Medium-sized undertaking

€20,000,000

€40,000,000

250

Large undertaking

€20,000,000

€40,000,000

250

A fifth category of undertakings, the so-called public-interest entities (PIEs), includes listed companies, credit institutions, insurance undertakings or other entities so designated by Member States because of the nature of their business, their size or the number of their employees.

Mining and Other Extractive Activities

The Accounting Directive also introduced specific reporting requirements for large undertakings and all PIEs that are active in the ‘ extractive industry [1]' or the logging of primary forests, as a result of which a report on payments made to governments is to be made public on an annual basis, it being understood that any payment, whether made as a single payment or as a series of related payments, need not to be taken into account in the report if it is below €100,000 within a financial year.
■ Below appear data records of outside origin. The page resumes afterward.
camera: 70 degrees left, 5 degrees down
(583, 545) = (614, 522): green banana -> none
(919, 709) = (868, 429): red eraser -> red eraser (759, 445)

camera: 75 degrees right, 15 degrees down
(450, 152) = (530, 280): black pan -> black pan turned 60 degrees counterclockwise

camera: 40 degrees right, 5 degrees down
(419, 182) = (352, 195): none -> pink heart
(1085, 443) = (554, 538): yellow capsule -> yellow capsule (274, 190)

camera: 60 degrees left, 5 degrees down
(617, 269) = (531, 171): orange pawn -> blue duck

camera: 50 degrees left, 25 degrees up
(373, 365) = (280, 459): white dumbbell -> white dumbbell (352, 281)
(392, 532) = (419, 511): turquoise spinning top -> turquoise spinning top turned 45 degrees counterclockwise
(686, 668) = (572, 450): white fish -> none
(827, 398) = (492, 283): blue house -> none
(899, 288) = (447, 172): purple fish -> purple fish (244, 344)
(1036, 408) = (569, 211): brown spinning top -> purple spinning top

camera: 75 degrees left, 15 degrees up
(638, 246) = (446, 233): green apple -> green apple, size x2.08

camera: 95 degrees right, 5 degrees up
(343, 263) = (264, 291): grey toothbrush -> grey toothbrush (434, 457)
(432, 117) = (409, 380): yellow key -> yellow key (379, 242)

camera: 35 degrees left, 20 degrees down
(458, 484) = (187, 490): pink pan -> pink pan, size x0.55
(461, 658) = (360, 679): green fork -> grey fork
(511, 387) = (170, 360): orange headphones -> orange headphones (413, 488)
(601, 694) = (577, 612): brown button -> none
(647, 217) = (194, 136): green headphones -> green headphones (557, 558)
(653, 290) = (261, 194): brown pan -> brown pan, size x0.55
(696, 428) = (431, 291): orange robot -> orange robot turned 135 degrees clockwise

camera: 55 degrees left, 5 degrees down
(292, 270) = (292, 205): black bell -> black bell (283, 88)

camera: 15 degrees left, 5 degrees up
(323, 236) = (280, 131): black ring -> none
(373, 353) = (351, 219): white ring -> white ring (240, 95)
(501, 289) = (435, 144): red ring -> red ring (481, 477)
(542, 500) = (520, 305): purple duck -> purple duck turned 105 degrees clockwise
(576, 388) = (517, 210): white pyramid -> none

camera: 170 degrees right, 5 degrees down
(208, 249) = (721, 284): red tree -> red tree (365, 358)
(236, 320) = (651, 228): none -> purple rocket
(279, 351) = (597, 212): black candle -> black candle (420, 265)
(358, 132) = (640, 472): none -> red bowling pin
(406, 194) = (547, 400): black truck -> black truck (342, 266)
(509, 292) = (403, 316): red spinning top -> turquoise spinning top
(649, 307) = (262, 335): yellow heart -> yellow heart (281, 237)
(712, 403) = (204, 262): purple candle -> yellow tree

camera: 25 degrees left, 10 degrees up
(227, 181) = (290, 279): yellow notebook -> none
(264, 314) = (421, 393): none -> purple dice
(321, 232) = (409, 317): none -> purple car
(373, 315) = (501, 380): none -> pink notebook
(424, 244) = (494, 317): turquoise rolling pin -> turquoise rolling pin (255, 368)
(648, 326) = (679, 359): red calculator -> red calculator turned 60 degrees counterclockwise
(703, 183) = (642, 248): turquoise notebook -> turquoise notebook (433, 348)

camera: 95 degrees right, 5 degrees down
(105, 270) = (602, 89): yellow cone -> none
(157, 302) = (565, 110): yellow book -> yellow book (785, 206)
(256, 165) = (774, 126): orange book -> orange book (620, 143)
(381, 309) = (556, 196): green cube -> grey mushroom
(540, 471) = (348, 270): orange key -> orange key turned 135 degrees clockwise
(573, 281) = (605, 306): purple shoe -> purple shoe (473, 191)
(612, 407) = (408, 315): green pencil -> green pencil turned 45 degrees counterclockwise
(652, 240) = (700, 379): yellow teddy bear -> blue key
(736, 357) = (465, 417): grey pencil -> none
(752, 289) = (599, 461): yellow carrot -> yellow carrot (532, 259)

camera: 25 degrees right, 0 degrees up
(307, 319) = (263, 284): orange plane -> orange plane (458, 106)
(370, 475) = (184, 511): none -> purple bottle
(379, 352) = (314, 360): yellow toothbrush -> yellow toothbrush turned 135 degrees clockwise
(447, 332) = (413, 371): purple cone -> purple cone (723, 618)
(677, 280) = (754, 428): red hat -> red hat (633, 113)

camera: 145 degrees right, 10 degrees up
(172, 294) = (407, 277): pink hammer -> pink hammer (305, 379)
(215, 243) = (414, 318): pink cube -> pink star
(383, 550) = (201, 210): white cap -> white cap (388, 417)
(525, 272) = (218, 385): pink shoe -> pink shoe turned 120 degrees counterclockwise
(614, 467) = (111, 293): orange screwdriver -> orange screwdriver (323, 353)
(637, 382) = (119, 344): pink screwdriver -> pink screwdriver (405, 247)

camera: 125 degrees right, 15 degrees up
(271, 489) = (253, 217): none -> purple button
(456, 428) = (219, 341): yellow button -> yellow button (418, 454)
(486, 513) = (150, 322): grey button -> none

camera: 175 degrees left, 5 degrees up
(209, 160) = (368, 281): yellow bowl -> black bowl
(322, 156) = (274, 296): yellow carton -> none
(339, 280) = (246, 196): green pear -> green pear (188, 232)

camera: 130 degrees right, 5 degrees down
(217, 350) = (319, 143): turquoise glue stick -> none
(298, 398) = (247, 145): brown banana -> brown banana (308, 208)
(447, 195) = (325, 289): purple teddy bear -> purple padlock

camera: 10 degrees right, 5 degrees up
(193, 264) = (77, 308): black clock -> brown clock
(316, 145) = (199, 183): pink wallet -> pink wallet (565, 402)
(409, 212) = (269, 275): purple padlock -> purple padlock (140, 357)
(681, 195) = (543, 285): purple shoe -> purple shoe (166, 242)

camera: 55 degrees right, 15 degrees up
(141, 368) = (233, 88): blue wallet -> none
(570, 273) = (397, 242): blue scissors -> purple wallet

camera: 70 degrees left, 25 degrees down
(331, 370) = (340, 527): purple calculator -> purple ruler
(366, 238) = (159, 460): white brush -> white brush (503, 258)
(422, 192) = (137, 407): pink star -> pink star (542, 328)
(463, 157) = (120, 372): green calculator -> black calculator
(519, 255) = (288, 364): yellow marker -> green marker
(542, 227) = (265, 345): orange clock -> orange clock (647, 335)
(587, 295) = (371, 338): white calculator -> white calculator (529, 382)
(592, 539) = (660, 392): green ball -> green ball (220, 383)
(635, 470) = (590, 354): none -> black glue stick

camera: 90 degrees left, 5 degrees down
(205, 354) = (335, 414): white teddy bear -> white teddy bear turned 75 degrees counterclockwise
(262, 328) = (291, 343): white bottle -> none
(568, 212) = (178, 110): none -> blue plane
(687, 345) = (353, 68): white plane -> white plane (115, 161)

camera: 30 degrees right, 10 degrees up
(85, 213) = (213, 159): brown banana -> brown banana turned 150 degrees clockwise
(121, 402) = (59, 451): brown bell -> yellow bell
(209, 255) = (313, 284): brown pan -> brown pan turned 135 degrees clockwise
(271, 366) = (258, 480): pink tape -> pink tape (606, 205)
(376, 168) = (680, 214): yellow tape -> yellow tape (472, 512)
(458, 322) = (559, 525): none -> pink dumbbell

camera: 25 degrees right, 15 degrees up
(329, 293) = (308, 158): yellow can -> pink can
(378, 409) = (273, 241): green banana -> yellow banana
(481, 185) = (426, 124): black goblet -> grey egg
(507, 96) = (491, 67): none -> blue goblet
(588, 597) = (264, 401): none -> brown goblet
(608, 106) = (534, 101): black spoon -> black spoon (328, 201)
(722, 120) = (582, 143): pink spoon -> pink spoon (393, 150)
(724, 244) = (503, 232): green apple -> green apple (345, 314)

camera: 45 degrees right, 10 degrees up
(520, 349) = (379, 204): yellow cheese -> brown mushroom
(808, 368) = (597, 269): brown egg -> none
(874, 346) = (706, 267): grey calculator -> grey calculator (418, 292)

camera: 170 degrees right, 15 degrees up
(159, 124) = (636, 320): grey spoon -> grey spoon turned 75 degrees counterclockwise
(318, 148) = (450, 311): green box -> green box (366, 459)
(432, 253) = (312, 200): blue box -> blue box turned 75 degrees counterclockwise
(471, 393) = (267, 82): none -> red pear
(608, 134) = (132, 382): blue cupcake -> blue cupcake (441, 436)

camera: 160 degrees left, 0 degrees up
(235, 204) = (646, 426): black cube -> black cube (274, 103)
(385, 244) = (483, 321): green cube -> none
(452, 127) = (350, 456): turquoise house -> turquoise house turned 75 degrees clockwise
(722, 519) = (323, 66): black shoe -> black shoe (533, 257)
Additional Non-Financial Reporting

Non-Financial Statement

The new Directive 2014/95/EU introduces further corporate social responsibility reporting obligations for all large PIEs (employing, on a consolidated basis, an average of 500 employees during the financial year).Such entities are required to include, in the annual management report, an additional non-financial statement containing information to the extent necessary for an understanding of the undertaking’s development, performance, position and impact of its activity, relating to, as a minimum: environmental, social and employee matters; respect for human rights; anti-corruption and bribery matters, including:

  1. a brief description of an undertaking's business model;
  2. a description of the policies pursued by the undertaking in relation to those matters, including due diligence processes implemented;
  3. the outcome of those policies;
  4. the principal risks related to those matters linked to the undertaking's operations including, where relevant and proportionate, its business relationships, products or services which are likely to cause adverse impacts in those areas, and how to manage those risks; and
  5. non-financial key performance indicators relevant to the particular business.

The reporting is based on a “comply or explain principle” meaning that when an undertaking does not pursue policies in relation to one or more of those matters, the non-financial statement must provide a clear and reasoned explanation for not doing so.

The commission shall prepare non-binding guidelines on methodology for reporting non-financial information, including non-financial key performance indicators, general and sectoral, with a view to facilitating relevant, useful and comparable disclosure of non-financial information. These guidelines are expected by 6 December 2016 and the commission shall first consult relevant stakeholders.

Diversity Policy

Directive 2014/95/EU also introduces a new section to be included in the ‘corporate governance statement’ to be prepared in accordance with the Accounting Directive, whereby a description is to be given of the diversity policy applied in relation to the undertaking’s administrative, management and supervisory bodies with regard to aspects such as age, gender, or education and professional backgrounds; the objective of that diversity policy; how it has been implemented; and the results in the reporting period. If no such policy is applied, the statement shall contain an explanation as to why this is the case (‘comply or explain’).


1. Defined as undertakings with any activity involving the exploration, prospection, discovery, development, and extraction of inter alia minerals, oil, natural gas deposits, etc.

 

DISCLAIMER: Because of the generality of this update, the information provided herein may not be applicable in all situations and should not be acted upon without specific legal advice based on particular situations.